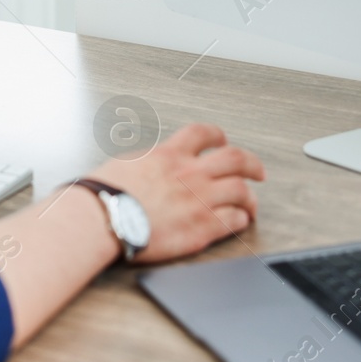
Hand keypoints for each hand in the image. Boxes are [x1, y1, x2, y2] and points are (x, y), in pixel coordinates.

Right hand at [86, 122, 263, 262]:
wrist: (102, 218)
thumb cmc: (105, 194)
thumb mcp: (126, 163)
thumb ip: (150, 162)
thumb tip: (153, 163)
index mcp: (169, 155)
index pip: (203, 134)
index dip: (218, 136)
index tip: (223, 141)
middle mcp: (189, 173)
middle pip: (236, 159)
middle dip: (252, 164)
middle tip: (258, 172)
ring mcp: (199, 200)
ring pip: (241, 191)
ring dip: (250, 197)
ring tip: (251, 204)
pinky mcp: (202, 228)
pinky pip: (234, 221)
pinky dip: (241, 220)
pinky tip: (239, 222)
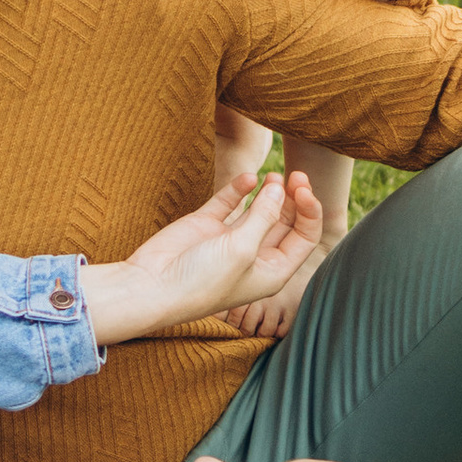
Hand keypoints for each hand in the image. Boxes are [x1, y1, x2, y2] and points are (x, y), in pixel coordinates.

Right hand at [83, 171, 327, 343]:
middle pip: (285, 222)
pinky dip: (240, 190)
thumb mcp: (242, 249)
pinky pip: (230, 203)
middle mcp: (255, 256)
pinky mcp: (207, 225)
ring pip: (260, 210)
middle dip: (293, 199)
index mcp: (272, 271)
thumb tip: (280, 187)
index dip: (309, 213)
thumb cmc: (202, 280)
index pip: (303, 238)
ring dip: (270, 193)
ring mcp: (231, 239)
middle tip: (294, 175)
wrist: (152, 286)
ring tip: (274, 175)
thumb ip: (264, 216)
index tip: (303, 189)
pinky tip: (248, 177)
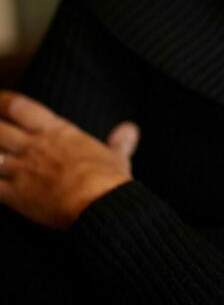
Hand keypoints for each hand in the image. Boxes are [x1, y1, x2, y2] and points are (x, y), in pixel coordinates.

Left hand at [0, 90, 139, 229]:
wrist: (98, 203)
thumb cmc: (109, 179)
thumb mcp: (117, 157)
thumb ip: (120, 142)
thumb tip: (131, 130)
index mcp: (57, 132)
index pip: (21, 107)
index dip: (2, 101)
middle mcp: (35, 146)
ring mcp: (22, 170)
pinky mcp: (15, 196)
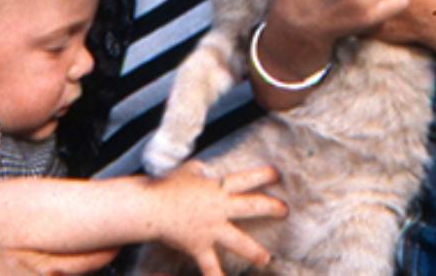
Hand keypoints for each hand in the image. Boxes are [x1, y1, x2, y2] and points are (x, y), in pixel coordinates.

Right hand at [149, 163, 284, 275]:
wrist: (151, 207)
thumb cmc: (166, 186)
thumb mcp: (186, 171)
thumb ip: (198, 171)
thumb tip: (202, 169)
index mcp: (217, 188)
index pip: (245, 179)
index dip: (263, 176)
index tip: (278, 174)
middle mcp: (219, 208)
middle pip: (251, 206)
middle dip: (271, 208)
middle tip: (284, 211)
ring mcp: (211, 229)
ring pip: (239, 241)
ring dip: (254, 252)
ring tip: (265, 259)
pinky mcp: (200, 246)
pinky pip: (210, 266)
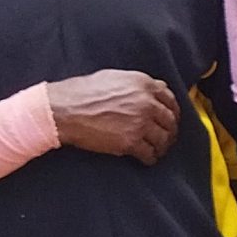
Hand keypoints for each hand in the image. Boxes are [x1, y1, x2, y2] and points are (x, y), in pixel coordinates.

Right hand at [48, 70, 177, 163]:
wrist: (63, 110)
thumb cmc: (82, 93)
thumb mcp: (114, 78)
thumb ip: (138, 84)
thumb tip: (157, 88)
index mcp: (143, 84)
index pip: (170, 99)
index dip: (172, 111)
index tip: (170, 119)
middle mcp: (146, 103)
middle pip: (170, 121)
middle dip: (169, 131)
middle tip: (166, 138)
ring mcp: (140, 123)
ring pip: (164, 139)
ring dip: (162, 146)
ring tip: (157, 150)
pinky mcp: (131, 142)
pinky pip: (149, 154)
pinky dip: (150, 158)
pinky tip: (146, 159)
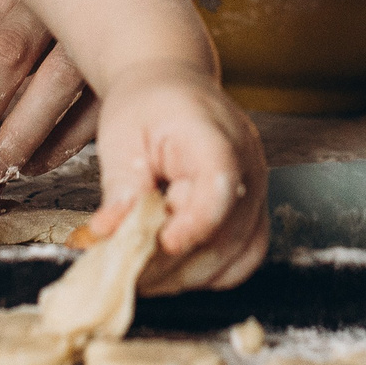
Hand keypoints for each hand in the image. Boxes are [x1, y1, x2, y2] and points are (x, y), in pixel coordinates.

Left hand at [88, 61, 266, 293]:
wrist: (174, 89)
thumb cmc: (148, 106)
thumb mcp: (121, 134)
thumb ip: (120, 184)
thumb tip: (110, 231)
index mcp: (213, 135)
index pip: (219, 183)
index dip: (195, 222)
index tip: (163, 243)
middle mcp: (247, 167)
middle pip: (223, 233)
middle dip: (168, 262)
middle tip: (120, 268)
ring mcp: (255, 194)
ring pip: (234, 257)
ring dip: (182, 276)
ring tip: (136, 272)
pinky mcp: (252, 216)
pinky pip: (240, 261)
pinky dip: (204, 275)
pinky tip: (168, 270)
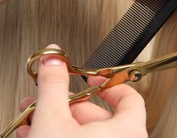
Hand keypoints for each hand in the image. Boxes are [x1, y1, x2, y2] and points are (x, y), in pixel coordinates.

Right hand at [17, 45, 146, 137]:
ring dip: (58, 121)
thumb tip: (53, 60)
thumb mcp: (54, 119)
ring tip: (34, 117)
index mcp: (129, 130)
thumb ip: (54, 86)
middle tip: (50, 98)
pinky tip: (36, 134)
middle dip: (67, 104)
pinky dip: (61, 136)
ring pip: (85, 132)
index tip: (91, 78)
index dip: (107, 83)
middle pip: (99, 115)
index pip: (129, 96)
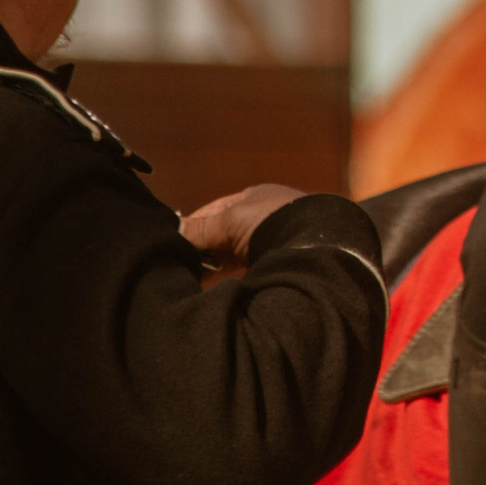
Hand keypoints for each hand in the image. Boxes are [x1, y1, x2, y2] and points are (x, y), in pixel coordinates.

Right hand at [181, 184, 306, 270]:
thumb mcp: (230, 220)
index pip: (214, 211)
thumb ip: (200, 228)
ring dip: (215, 265)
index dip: (192, 227)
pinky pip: (245, 270)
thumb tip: (170, 231)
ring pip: (233, 255)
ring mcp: (272, 241)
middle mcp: (264, 217)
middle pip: (223, 235)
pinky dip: (229, 277)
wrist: (315, 247)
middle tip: (179, 266)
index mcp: (255, 198)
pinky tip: (212, 286)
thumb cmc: (271, 222)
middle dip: (203, 250)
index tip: (172, 244)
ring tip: (190, 278)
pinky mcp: (277, 265)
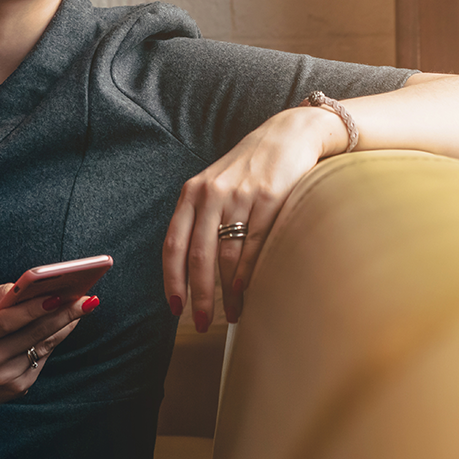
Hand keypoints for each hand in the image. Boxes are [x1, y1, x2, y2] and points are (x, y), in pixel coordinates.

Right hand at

◇ ◇ ◇ ◇

> **TASK DESCRIPTION**
Omitting the pictures, write out the material above exactly as it stands.

> **EXERCISE ANSWER**
Hand keypoints for each hand in the image. Boxes are [x1, y1, x2, y2] and points are (x, y), in pixel coordinates.

Right hand at [86, 122, 263, 262]:
wrist: (102, 218)
thumb cmc: (105, 194)
thumb mcp: (126, 163)
thumb ip: (150, 162)
thumb tip: (153, 163)
index mcp: (169, 155)
index pip: (203, 134)
index dip: (218, 136)
index tip: (223, 141)
middle mcp: (189, 173)
middle pip: (236, 159)
middle dip: (252, 164)
middle tip: (258, 172)
ring mcp: (199, 200)
ring pip: (241, 191)
ring dip: (250, 197)
ring tip: (251, 204)
pinky mcp: (202, 228)
pinky pip: (234, 221)
pinky dip: (241, 220)
pinky tip: (239, 222)
Hand keypoints for each hand in the image. Boxes are [x1, y1, x2, y2] and points are (x, y), in pixel coordinates.

Right hand at [83, 171, 327, 343]:
middle pip: (285, 222)
pinky dip: (240, 190)
thumb mcp: (242, 249)
pinky pip: (230, 203)
middle mcp: (255, 256)
pinky mcp: (207, 225)
ring pip: (260, 210)
middle dip: (293, 199)
index mcp: (272, 271)
thumb tip: (280, 187)
index dip: (309, 213)
thumb cmc: (202, 280)
index pip: (303, 238)
ring dip: (270, 193)
ring mcp: (231, 239)
middle tip: (294, 175)
wrist: (152, 286)
ring tip: (274, 175)
thumb ip: (264, 216)
index tip: (303, 189)
pinky tip: (248, 177)
Hand keypoints for each hand in the image. Boxes are [x1, y1, x2, y2] and points are (x, y), in pixel coordinates.

Left hand at [0, 90, 139, 229]:
wrist: (98, 203)
thumb cmc: (109, 179)
thumb mcp: (117, 157)
thumb ip: (120, 142)
thumb tip: (131, 130)
index mcp: (57, 132)
index pip: (21, 107)
index dip: (2, 101)
middle mcp: (35, 146)
ring mcp: (22, 170)
pinky mcp: (15, 196)
Hand keypoints for each hand in the image. Boxes are [x1, y1, x2, y2] and points are (x, y), in pixel coordinates.

Right hand at [149, 163, 284, 275]:
wrist: (151, 207)
thumb cmc: (166, 186)
thumb mcp: (186, 171)
thumb ip: (198, 171)
thumb tip: (202, 169)
index mcp: (217, 188)
index pip: (245, 179)
index dip: (263, 176)
index tip: (278, 174)
middle mcp: (219, 208)
middle pip: (251, 206)
middle dip: (271, 208)
middle tip: (284, 211)
ring mcp: (211, 229)
ring pip: (239, 241)
ring dip: (254, 252)
ring tip: (265, 259)
pinky mcp: (200, 246)
pinky pip: (210, 266)
Hand keypoints for each hand in the image. Boxes are [x1, y1, x2, y2] and points are (x, y), in pixel coordinates.

Right hand at [48, 70, 177, 163]:
wrist: (63, 110)
thumb cmc: (82, 93)
thumb mcp: (114, 78)
thumb ip: (138, 84)
thumb tip: (157, 88)
index mcp: (143, 84)
index pip: (170, 99)
index dip: (172, 111)
index tip: (170, 119)
middle mcp: (146, 103)
middle pip: (170, 121)
middle dip: (169, 131)
middle tip: (166, 138)
ring mcp: (140, 123)
ring pip: (164, 139)
ring dip: (162, 146)
ring tip: (157, 150)
pinky mcp: (131, 142)
pinky pip: (149, 154)
pinky dip: (150, 158)
pinky tip: (146, 159)
Hand keypoints for each hand in the image. Boxes are [x1, y1, x2, y2] and points are (x, y), in pixel coordinates.

Left hand at [88, 61, 266, 293]:
wrist: (174, 89)
thumb cmc: (148, 106)
thumb mcp: (121, 134)
thumb ip: (120, 184)
thumb tip: (110, 231)
index mcp: (213, 135)
index pip: (219, 183)
index dip: (195, 222)
index tip: (163, 243)
middle mcp: (247, 167)
middle pip: (223, 233)
middle dip: (168, 262)
middle tip: (120, 268)
ring mcp: (255, 194)
ring pip: (234, 257)
ring dip: (182, 276)
ring tip: (136, 272)
pinky mcp: (252, 216)
pinky pip: (240, 261)
pinky dip: (204, 275)
pinky tip: (168, 270)
Hand keypoints for each hand in the image. Boxes are [x1, y1, x2, y2] and points are (x, y), in pixel coordinates.

Right hand at [17, 45, 146, 137]:
ring dip: (58, 121)
thumb tip: (53, 60)
thumb mcp: (54, 119)
ring tip: (34, 117)
index mcp: (129, 130)
thumb ip: (54, 86)
middle tip: (50, 98)
pinky tip: (36, 134)
middle dip: (67, 104)
pinky dip: (61, 136)
ring pip: (85, 132)
index tip: (91, 78)
index dip: (107, 83)
middle pip: (99, 115)
index pip: (129, 96)
Hand keypoints for each hand in the image. Boxes are [x1, y1, x2, y2] and points are (x, y), in pixel coordinates.

Right hand at [181, 184, 306, 270]:
thumb mcp: (230, 220)
index pip: (214, 211)
thumb ip: (200, 228)
ring dip: (215, 265)
index dip: (192, 227)
pinky pip: (245, 270)
thumb tip: (170, 231)
ring pip: (233, 255)
ring mcp: (272, 241)
middle mcp: (264, 217)
middle pip: (223, 235)
pinky dip: (229, 277)
wrist: (315, 247)
middle tip: (179, 266)
index mcp: (255, 198)
pinky tip: (212, 286)
thumb cmc: (271, 222)
middle dip: (203, 250)
index tip: (172, 244)
ring tip: (190, 278)
pinky mcp: (277, 265)
Hand keypoints for each hand in the image. Boxes are [x1, y1, x2, y2] and points are (x, y), in pixel coordinates.

Right hand at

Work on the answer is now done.